No último dia 6, a Polícia Federal (PF) concluiu o segundo inquérito relacionado ao esquema de desvio de aposentados, resultando no indiciamento de seis pessoas, incluindo Alessandro Stefanutto, ex-presidente do INSS (Instituto Nacional do Seguro Social), que liderou a instituição durante o governo do presidente Lula (PT).
O primeiro inquérito já havia indiciado Stefanutto e outras 47 pessoas dentro das investigações da Operação Sem Desconto, que investiga um complexo esquema de descontos de valores mensais feitos a aposentados e pensionistas do INSS, com desvios que podem chegar a impressionantes R$ 6,3 bilhões.
De acordo com os relatos policiais, o esquema movimentou cerca de R$ 6 bilhões ao longo do tempo. Stefanutto, conforme as investigações, recebia propinas de R$ 250 mil por mês. A PF apurou a ocorrência de organização criminosa e inserção de dados falsos em sistema de informação, o que agrava ainda mais a situação dos envolvidos.
Detalhes do Primeiro Inquérito
O relatório de 839 páginas referente ao primeiro inquérito da PF foi divulgado em 14 de julho. Neste documento, Alessandro Stefanutto era identificado como “italiano” e encontrava-se frequentemente nas agendas de contatos dos demais participantes do esquema fraudulento. Além disso, mensagens de texto evidenciam sua participação ativa no tráfico de informações sobre os pagamentos e confirmações de recebimentos de propinas.
A PF destacou que:
“ALESSANDRO ANTONIO STEFANUTTO (‘Italiano,’ ex-Procurador-Geral e Presidente do INSS): Recebia até R$ 250.000,00 mensais, totalizando R$900.000,00 via STELO ADVOGADOS, além de outros montantes via DELICIA ITALIANA PIZZAS e MOINHOS IMOBILIARIA”.
Uma das evidências do relatório revela que, em 8 de janeiro de 2025, um operador enviou uma captura de tela de uma conversa com um intermediário responsável por receber os pagamentos de Stefanutto. Nessa conversa, o operador mencionou que o valor do pagamento mensal do INSS “já deve estar na conta” e prometeu enviar “os dados bancários” posteriormente.
Em 08 de setembro de 2022, por exemplo, o operador fez o seguinte pedido: repassou o contato do STEFANUTTO / ITALIANO ao intermediário e solicitou que ele fizesse “contato com esse procurador”, devendo “levar aquela encomenda” que inicialmente era de 100, mas que depois foi reduzida para “só 50”. As mensagens deixaram claro que o intermediário estava indo ao encontro do ITALIANO e havia uma expectativa quanto à separação do dinheiro orientado.
Frente ao Segundo Inquérito
No segundo inquérito, onde foram indiciadas mais seis pessoas, além de Stefanutto, a PF identificou outros envolvidos. Entre eles, figuram Virgílio Ribeiro, ex-procurador-geral do INSS; André Fidelis, ex-diretor do órgão; Aristides Veras dos Santos, ex-presidente da entidade; Thaisa Daiane, ex-secretária-geral da Contag; e Edjane Rodrigues Silva, ex-secretária de uma associação ligada ao caso.
O relatório do segundo inquérito será enviado à PGR (Procuradoria-Geral da República), que aguardará decisão sobre se arquiva ou se apresenta denúncia contra os indicados.

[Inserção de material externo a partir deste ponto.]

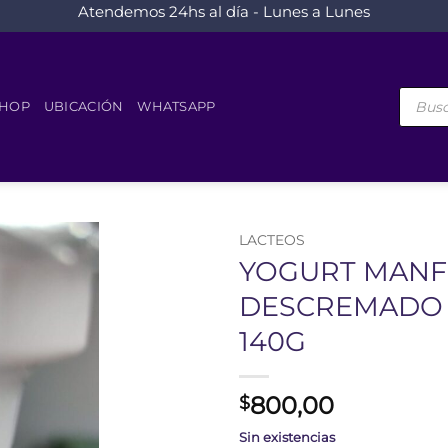
Atendemos 24hs al día - Lunes a Lunes
Búsque
de
HOP
UBICACIÓN
WHATSAPP
product
LACTEOS
YOGURT MANF
DESCREMADO V
140G
800,00
$
Sin existencias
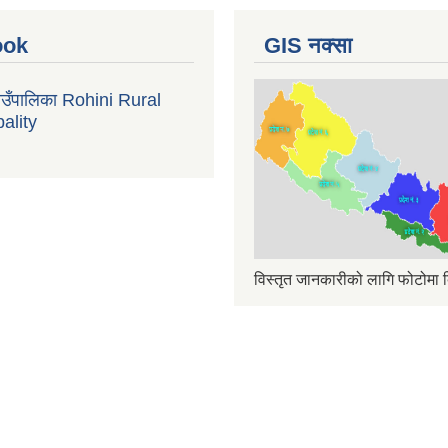
ook
GIS नक्सा
गाउँपालिका Rohini Rural
ality
विस्तृत जानकारीको लागि फोटोमा क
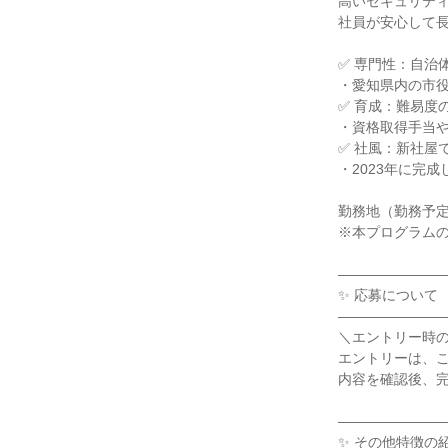
高いセキュリテ
社員が安心して
✅ 専門性：自治
・愛知県内の市
✅ 育成：難易度
・資格取得手当
✅ 社風：新社屋
・2023年に完
勤務地（勤務予
※本プログラム
―――――――
✨ 応募について
―――――――
＼エントリー時
エントリーは、
内容を確認後、
―――――――
✨ その他特徴の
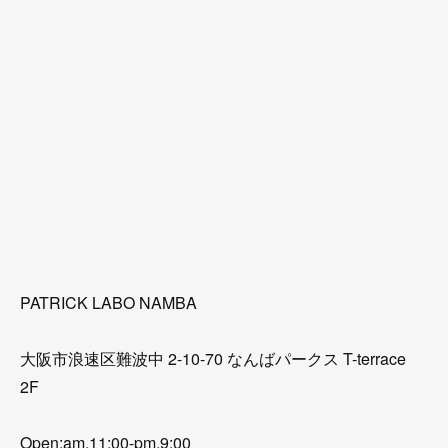
PATRICK LABO NAMBA
大阪市浪速区難波中 2-10-70 なんばパークス T-terrace
2F
Open:am.11:00-pm.9:00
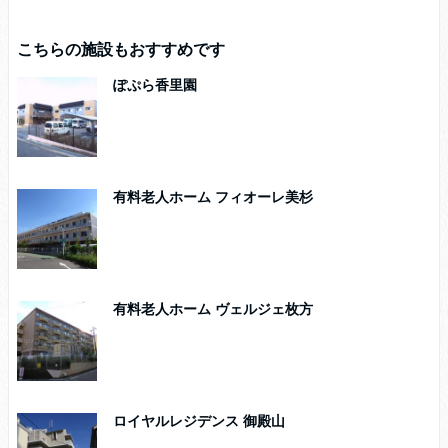
こちらの施設もおすすめです
ぽぷら香里園
有料老人ホーム フィオーレ美杉
有料老人ホーム ヴェルジェ枚方
ロイヤルレジデンス 御殿山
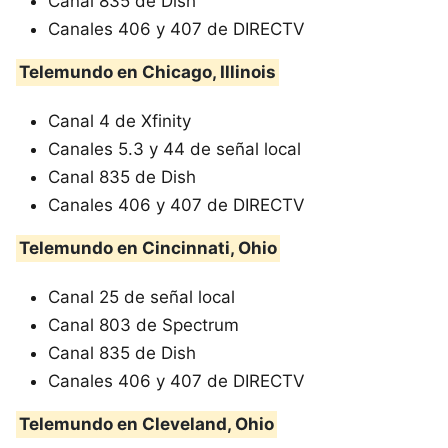
Canal 835 de Dish
Canales 406 y 407 de DIRECTV
Telemundo en Chicago, Illinois
Canal 4 de Xfinity
Canales 5.3 y 44 de señal local
Canal 835 de Dish
Canales 406 y 407 de DIRECTV
Telemundo en Cincinnati, Ohio
Canal 25 de señal local
Canal 803 de Spectrum
Canal 835 de Dish
Canales 406 y 407 de DIRECTV
Telemundo en Cleveland, Ohio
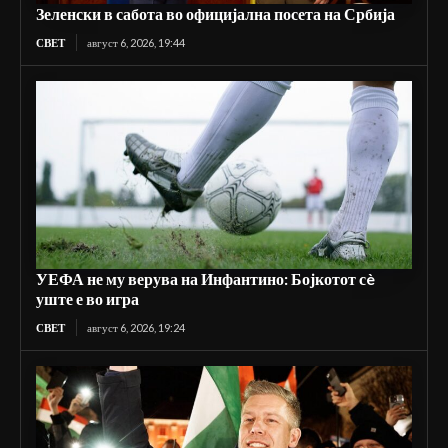
Зеленски в сабота во официјална посета на Србија
СВЕТ
август 6, 2026, 19:44
УЕФА не му верува на Инфантино: Бојкотот сè
уште е во игра
СВЕТ
август 6, 2026, 19:24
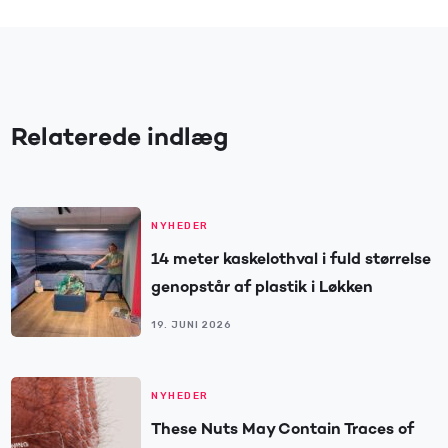
Relaterede indlæg
NYHEDER
14 meter kaskelothval i fuld størrelse
genopstår af plastik i Løkken
19. JUNI 2026
NYHEDER
These Nuts May Contain Traces of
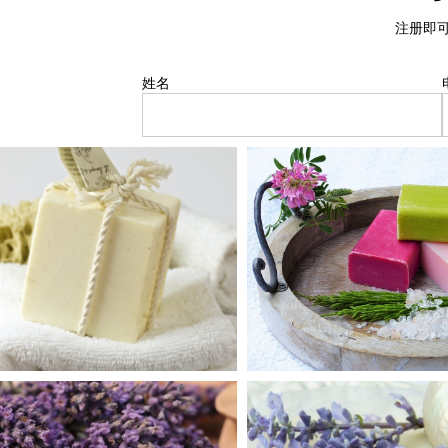
注册即可
姓名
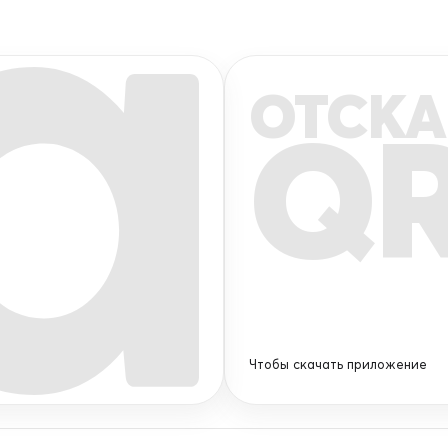
ОТСКА
Q
Чтобы скачать приложение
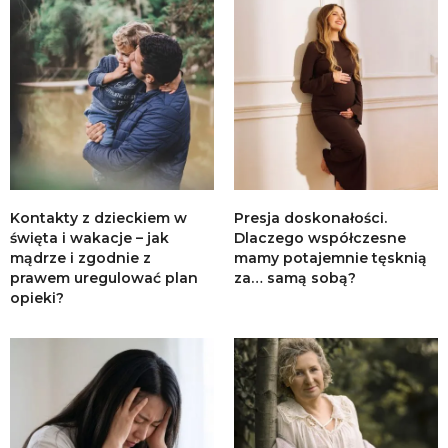
Kontakty z dzieckiem w
Presja doskonałości.
święta i wakacje – jak
Dlaczego współczesne
mądrze i zgodnie z
mamy potajemnie tęsknią
prawem uregulować plan
za… samą sobą?
opieki?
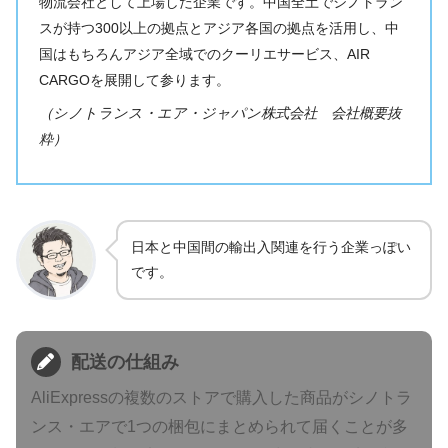
物流会社として上場した企業です。中国全土でシノトラン
スが持つ300以上の拠点とアジア各国の拠点を活用し、中
国はもちろんアジア全域でのクーリエサービス、AIR
CARGOを展開して参ります。
（シノトランス・エア・ジャパン株式会社 会社概要抜
粋）
日本と中国間の輸出入関連を行う企業っぽい
です。
配送の仕組み
AliExpressの複数のストアで購入した商品がシノトラ
ンス・エアで1つの梱包にまとめられて届くことが多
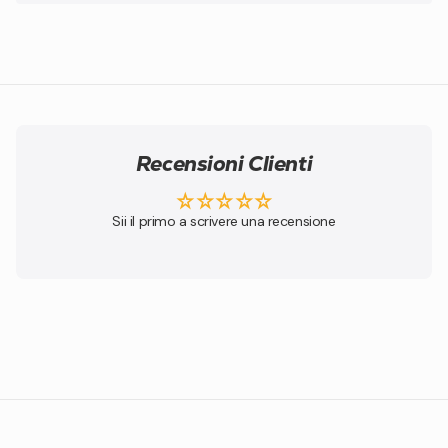
Recensioni Clienti
Sii il primo a scrivere una recensione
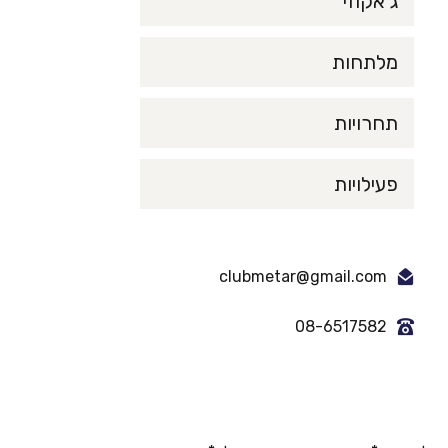
ג’אקוזי
מלתחות
תחרויות
פעילויות
clubmetar@gmail.com
08-6517582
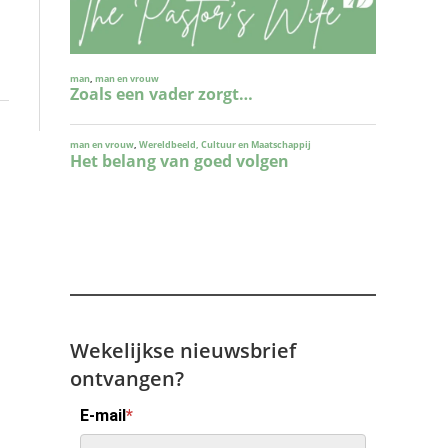
Wekelijkse nieuwsbrief
ontvangen?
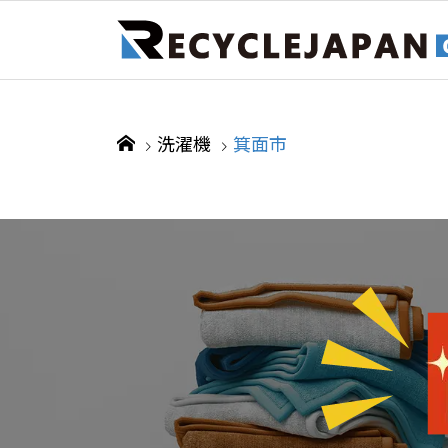
洗濯機
箕面市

Em declaração à CNN, o advogado Fabrício Reis Costa, que defende Alessandro Stefanutto, disse ainda não ter acesso aos detalhes do inquérito e à integralidade dos documentos que levaram ao novo indiciamento. Ele defende que seu cliente “jamais praticou qualquer ato ilícito” enquanto ocupava suas funções públicas e acredita que uma análise mais detalhada dos autos deixará evidente a ausência de condutas criminosas atribuíveis a Stefanutto.